**Your task**
Which lines in the rows below contain the string "Play"? Locate each one and copy it out in full.

**Given records**
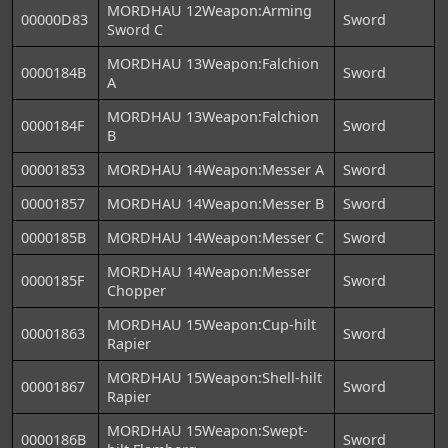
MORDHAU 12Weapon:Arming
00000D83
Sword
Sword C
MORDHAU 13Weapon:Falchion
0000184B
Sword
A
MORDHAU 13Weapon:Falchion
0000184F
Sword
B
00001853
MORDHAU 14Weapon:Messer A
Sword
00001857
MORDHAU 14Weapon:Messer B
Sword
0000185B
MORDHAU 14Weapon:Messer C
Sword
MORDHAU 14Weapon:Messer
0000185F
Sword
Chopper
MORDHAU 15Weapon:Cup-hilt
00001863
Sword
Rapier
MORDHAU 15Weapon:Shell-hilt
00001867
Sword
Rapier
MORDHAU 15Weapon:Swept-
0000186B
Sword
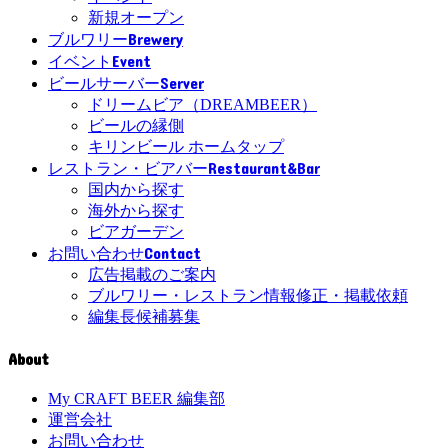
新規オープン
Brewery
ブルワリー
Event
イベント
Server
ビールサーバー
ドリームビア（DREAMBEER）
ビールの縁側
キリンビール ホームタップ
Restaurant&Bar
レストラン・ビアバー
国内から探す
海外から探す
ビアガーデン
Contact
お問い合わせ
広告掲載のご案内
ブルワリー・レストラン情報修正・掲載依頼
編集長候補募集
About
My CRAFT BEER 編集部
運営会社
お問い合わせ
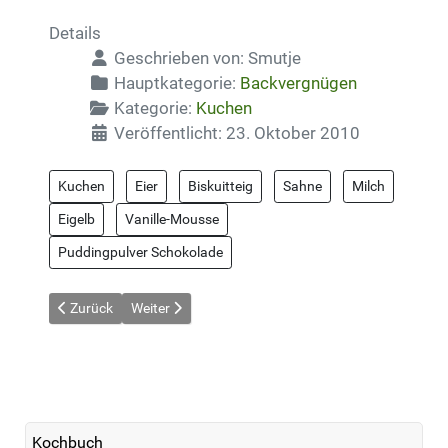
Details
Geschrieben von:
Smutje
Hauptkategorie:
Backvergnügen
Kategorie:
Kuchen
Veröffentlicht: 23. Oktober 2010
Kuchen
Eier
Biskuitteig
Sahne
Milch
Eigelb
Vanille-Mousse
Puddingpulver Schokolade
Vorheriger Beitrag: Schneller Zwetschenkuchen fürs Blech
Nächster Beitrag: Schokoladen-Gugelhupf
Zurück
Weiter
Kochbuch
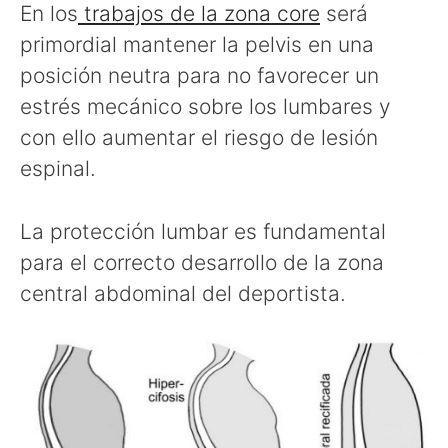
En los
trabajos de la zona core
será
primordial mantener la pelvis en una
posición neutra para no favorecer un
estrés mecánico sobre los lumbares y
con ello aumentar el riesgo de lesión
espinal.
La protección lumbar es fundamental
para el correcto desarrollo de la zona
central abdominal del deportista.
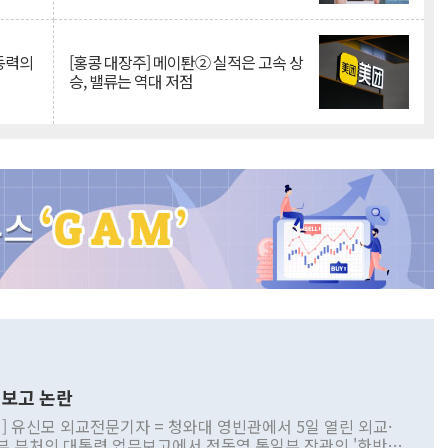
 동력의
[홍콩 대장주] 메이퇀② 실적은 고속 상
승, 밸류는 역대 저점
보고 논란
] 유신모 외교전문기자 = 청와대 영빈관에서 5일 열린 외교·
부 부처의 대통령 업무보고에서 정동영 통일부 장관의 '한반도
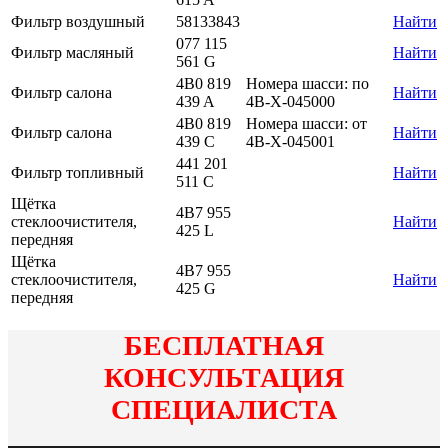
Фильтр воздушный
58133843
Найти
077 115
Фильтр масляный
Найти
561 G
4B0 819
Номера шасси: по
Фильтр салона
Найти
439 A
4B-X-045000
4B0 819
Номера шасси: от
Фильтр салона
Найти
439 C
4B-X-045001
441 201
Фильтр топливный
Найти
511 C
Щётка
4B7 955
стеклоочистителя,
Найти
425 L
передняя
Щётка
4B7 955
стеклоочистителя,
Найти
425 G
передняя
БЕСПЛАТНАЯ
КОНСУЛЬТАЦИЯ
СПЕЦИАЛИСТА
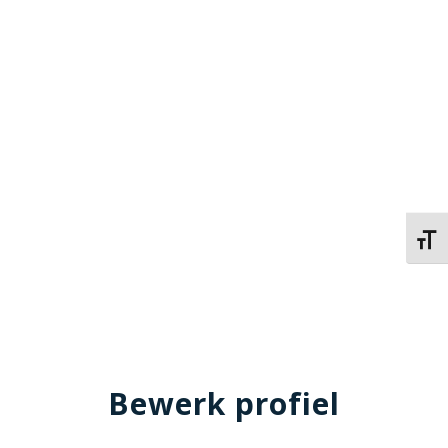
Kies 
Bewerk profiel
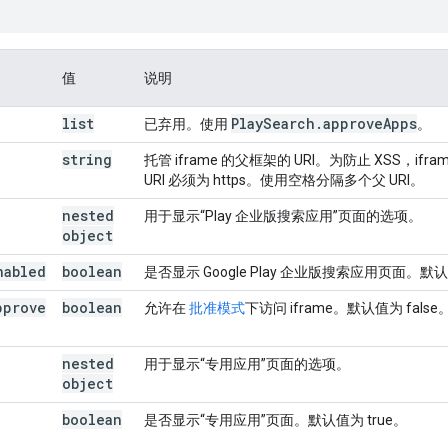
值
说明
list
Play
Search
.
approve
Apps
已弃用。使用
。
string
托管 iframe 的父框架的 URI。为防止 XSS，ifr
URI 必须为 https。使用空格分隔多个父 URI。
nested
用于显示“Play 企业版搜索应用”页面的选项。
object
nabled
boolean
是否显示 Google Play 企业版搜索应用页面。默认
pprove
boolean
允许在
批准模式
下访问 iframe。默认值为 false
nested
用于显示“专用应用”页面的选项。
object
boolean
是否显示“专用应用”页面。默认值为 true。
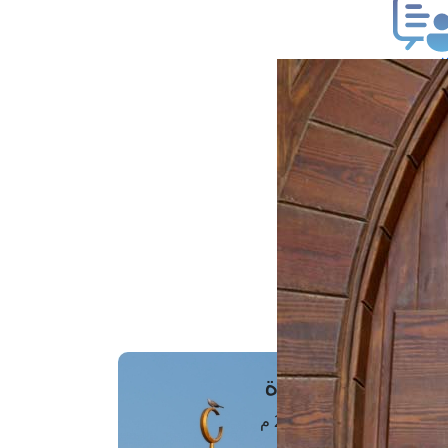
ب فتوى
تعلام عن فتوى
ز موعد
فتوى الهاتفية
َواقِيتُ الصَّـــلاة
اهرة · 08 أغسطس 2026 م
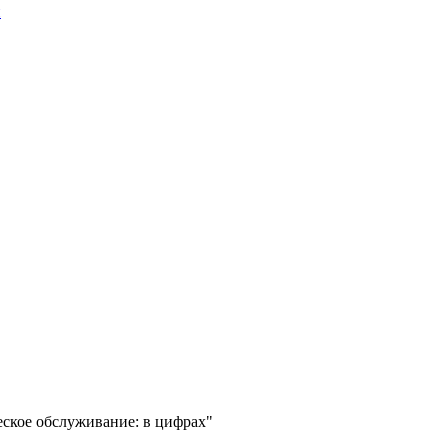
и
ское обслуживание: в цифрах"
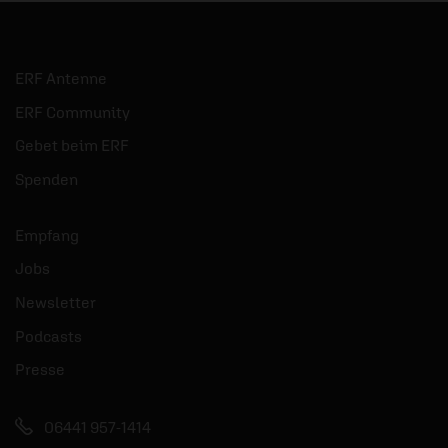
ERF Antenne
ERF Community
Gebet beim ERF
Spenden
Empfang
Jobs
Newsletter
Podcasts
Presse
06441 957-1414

**Output below**
Play
用于显示“Play 企业版搜索应用”页面的选项。
是否显示 Google Play 企业版搜索应用页面。默认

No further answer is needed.